- _What to work on_:
Within the entries below, find the portion that opens with the line containing "[321,214,346,227] file ->" and closes with the line containing "[287,380,339,395] Startup ->". Retype that portion exactly and only.

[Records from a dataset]

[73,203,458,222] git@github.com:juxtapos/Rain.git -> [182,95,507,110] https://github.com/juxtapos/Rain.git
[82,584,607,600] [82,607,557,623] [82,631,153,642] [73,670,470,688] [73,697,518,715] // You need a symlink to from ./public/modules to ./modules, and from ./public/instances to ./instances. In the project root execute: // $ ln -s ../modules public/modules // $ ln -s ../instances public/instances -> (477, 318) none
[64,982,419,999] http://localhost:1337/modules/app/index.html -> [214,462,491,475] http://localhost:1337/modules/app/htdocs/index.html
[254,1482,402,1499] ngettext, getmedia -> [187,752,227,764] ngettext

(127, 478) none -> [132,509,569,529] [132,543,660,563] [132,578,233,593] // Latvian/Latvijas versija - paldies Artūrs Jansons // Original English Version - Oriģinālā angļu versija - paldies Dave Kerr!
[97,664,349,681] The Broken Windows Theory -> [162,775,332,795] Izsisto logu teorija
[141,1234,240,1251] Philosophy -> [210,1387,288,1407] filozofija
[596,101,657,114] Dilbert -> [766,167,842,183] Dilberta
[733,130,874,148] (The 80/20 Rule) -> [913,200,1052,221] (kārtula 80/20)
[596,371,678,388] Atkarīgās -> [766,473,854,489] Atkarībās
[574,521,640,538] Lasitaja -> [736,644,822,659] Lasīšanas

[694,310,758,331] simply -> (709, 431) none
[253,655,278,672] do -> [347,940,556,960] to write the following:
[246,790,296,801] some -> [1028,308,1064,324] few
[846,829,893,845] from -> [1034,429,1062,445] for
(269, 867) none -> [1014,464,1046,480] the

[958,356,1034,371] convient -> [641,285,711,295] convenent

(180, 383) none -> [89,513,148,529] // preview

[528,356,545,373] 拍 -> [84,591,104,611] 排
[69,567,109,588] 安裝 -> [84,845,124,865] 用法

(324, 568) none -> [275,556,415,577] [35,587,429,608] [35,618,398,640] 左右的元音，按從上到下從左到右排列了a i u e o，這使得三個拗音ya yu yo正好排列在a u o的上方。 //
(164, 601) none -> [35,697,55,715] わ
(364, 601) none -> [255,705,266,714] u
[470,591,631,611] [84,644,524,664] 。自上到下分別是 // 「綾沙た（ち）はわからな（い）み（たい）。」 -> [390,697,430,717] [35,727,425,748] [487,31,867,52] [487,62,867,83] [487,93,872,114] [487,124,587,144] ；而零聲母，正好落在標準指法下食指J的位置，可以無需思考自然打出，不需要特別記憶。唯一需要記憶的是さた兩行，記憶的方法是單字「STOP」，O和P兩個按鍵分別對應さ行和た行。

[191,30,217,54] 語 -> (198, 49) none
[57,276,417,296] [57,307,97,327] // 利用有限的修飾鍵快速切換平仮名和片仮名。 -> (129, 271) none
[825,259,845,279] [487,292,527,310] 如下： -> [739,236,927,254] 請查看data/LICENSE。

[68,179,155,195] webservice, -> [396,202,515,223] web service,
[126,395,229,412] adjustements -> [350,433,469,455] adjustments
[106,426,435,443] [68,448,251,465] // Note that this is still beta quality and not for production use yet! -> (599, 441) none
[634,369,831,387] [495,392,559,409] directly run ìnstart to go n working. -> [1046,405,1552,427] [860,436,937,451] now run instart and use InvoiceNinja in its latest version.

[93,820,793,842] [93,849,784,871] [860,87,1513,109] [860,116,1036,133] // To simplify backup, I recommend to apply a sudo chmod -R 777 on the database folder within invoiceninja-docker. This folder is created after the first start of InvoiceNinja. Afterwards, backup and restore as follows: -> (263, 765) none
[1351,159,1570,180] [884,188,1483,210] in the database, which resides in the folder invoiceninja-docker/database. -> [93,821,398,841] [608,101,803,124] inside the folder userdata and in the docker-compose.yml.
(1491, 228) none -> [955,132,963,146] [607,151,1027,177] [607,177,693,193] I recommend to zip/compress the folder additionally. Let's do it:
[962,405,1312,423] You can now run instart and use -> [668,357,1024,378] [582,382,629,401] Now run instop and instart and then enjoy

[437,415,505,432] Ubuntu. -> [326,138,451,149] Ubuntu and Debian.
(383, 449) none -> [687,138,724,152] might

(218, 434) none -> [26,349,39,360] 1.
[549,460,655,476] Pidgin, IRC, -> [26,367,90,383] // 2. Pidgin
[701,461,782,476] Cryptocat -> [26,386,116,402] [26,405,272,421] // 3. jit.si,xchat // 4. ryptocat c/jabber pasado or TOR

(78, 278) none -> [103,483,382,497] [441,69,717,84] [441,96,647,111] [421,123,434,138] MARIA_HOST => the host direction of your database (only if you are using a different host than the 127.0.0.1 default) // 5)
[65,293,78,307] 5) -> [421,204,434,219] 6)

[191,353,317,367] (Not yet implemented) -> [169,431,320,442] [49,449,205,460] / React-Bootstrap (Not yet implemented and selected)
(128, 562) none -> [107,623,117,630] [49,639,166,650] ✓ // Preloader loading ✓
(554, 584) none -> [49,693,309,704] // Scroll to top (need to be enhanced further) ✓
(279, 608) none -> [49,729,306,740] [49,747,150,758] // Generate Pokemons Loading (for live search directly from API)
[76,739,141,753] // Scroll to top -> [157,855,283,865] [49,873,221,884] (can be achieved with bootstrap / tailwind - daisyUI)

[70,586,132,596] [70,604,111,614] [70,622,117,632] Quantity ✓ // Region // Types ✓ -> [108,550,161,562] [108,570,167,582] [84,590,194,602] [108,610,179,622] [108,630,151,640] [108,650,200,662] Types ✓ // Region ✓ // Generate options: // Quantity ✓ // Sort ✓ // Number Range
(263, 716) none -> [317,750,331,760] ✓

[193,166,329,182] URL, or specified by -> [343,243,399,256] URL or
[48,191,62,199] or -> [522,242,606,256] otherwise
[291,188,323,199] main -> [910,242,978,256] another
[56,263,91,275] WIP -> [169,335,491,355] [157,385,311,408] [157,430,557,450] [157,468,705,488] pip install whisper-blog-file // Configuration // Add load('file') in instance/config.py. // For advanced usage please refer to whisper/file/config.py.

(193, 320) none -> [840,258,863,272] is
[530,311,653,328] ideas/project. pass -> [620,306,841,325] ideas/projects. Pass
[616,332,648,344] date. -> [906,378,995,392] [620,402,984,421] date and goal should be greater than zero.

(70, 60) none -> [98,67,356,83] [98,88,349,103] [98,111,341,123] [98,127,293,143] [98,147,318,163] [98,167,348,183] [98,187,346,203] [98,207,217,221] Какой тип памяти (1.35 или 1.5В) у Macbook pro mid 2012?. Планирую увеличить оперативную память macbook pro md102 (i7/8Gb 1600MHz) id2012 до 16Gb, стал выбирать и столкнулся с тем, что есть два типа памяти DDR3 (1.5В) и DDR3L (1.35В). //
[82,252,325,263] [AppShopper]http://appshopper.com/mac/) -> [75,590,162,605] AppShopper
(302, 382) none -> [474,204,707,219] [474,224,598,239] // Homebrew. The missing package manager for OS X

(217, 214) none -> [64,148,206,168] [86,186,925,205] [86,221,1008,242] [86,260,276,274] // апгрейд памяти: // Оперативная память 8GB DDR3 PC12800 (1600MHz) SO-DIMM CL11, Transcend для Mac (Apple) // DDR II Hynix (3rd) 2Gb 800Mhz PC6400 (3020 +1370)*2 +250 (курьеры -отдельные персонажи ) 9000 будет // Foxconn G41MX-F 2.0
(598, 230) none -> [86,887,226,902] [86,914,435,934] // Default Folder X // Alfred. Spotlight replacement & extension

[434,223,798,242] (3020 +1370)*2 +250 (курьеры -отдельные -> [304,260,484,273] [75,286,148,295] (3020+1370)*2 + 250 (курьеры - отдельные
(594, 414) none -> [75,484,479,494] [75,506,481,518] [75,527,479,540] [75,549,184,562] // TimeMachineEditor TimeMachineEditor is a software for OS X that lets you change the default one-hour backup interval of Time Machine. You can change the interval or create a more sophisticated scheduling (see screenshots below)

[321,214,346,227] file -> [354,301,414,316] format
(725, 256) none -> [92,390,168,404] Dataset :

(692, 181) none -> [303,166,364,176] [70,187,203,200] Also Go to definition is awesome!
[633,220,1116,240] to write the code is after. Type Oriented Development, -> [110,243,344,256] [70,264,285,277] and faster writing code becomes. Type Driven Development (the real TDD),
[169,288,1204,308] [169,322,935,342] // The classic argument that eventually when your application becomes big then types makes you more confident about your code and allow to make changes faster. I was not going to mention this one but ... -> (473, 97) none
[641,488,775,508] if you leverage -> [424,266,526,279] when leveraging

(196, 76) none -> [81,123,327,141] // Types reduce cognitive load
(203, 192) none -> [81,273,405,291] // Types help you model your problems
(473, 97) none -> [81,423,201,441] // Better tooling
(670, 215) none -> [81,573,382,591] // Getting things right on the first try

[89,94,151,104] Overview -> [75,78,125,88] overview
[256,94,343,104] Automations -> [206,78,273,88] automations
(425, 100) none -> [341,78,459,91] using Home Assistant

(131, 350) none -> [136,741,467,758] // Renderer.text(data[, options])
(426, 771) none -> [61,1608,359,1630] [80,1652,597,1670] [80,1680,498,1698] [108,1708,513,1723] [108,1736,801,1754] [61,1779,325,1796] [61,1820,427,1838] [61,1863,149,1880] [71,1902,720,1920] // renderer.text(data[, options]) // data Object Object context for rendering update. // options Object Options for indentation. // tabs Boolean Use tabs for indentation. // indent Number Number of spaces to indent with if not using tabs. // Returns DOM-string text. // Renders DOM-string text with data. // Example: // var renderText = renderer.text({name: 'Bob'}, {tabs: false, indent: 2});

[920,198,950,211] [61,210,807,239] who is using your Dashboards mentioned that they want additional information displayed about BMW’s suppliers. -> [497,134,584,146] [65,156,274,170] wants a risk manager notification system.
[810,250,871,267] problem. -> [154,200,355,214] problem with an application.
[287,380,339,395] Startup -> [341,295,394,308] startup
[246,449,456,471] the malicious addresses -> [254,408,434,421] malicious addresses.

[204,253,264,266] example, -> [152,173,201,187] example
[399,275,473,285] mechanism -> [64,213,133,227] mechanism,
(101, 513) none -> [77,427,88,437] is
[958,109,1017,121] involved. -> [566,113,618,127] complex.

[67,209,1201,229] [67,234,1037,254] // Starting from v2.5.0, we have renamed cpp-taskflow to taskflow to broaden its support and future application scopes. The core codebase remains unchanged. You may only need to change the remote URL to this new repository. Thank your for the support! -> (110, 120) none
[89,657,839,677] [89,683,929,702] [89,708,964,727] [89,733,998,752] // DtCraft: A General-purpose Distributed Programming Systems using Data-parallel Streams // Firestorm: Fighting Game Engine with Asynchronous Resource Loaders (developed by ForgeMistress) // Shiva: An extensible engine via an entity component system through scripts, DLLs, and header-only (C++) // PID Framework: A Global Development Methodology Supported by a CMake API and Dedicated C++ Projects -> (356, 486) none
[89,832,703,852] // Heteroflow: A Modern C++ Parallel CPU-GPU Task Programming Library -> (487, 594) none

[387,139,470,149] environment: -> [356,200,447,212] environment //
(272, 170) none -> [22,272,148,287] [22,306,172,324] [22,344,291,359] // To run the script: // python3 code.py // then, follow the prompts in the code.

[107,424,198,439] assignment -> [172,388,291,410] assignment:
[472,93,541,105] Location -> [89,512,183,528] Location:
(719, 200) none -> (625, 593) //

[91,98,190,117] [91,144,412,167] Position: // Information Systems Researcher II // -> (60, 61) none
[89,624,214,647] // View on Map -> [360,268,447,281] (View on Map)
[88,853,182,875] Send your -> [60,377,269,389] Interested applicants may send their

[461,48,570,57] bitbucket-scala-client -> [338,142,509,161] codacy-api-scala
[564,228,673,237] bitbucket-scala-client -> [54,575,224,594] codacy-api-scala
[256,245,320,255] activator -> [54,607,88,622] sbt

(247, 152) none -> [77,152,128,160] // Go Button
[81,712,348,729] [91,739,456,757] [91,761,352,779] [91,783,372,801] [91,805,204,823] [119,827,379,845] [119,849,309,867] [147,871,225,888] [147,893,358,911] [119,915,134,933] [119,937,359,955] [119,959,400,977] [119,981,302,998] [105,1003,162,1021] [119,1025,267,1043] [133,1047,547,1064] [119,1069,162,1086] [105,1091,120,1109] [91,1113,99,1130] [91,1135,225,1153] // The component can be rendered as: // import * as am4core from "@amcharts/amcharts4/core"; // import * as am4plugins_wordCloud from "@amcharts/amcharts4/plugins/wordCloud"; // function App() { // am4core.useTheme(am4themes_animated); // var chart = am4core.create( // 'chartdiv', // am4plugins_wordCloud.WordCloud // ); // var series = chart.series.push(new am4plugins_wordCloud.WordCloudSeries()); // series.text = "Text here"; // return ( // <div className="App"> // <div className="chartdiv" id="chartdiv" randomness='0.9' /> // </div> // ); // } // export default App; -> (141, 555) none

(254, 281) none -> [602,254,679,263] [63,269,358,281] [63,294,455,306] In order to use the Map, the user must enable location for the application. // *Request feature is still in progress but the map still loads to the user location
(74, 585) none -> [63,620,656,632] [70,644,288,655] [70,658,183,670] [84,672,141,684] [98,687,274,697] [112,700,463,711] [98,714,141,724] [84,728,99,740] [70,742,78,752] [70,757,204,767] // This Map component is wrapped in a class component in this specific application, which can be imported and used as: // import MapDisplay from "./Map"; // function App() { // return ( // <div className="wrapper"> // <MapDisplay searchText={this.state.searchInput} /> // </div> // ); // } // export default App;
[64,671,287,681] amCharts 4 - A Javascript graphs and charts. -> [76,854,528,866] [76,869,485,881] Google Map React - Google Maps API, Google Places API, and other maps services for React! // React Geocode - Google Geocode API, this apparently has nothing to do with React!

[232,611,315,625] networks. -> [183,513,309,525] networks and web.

- _Result of this exercise_:
[321,214,346,227] file -> [354,301,414,316] format
(725, 256) none -> [92,390,168,404] Dataset :

(692, 181) none -> [303,166,364,176] [70,187,203,200] Also Go to definition is awesome!
[633,220,1116,240] to write the code is after. Type Oriented Development, -> [110,243,344,256] [70,264,285,277] and faster writing code becomes. Type Driven Development (the real TDD),
[169,288,1204,308] [169,322,935,342] // The classic argument that eventually when your application becomes big then types makes you more confident about your code and allow to make changes faster. I was not going to mention this one but ... -> (473, 97) none
[641,488,775,508] if you leverage -> [424,266,526,279] when leveraging

(196, 76) none -> [81,123,327,141] // Types reduce cognitive load
(203, 192) none -> [81,273,405,291] // Types help you model your problems
(473, 97) none -> [81,423,201,441] // Better tooling
(670, 215) none -> [81,573,382,591] // Getting things right on the first try

[89,94,151,104] Overview -> [75,78,125,88] overview
[256,94,343,104] Automations -> [206,78,273,88] automations
(425, 100) none -> [341,78,459,91] using Home Assistant

(131, 350) none -> [136,741,467,758] // Renderer.text(data[, options])
(426, 771) none -> [61,1608,359,1630] [80,1652,597,1670] [80,1680,498,1698] [108,1708,513,1723] [108,1736,801,1754] [61,1779,325,1796] [61,1820,427,1838] [61,1863,149,1880] [71,1902,720,1920] // renderer.text(data[, options]) // data Object Object context for rendering update. // options Object Options for indentation. // tabs Boolean Use tabs for indentation. // indent Number Number of spaces to indent with if not using tabs. // Returns DOM-string text. // Renders DOM-string text with data. // Example: // var renderText = renderer.text({name: 'Bob'}, {tabs: false, indent: 2});

[920,198,950,211] [61,210,807,239] who is using your Dashboards mentioned that they want additional information displayed about BMW’s suppliers. -> [497,134,584,146] [65,156,274,170] wants a risk manager notification system.
[810,250,871,267] problem. -> [154,200,355,214] problem with an application.
[287,380,339,395] Startup -> [341,295,394,308] startup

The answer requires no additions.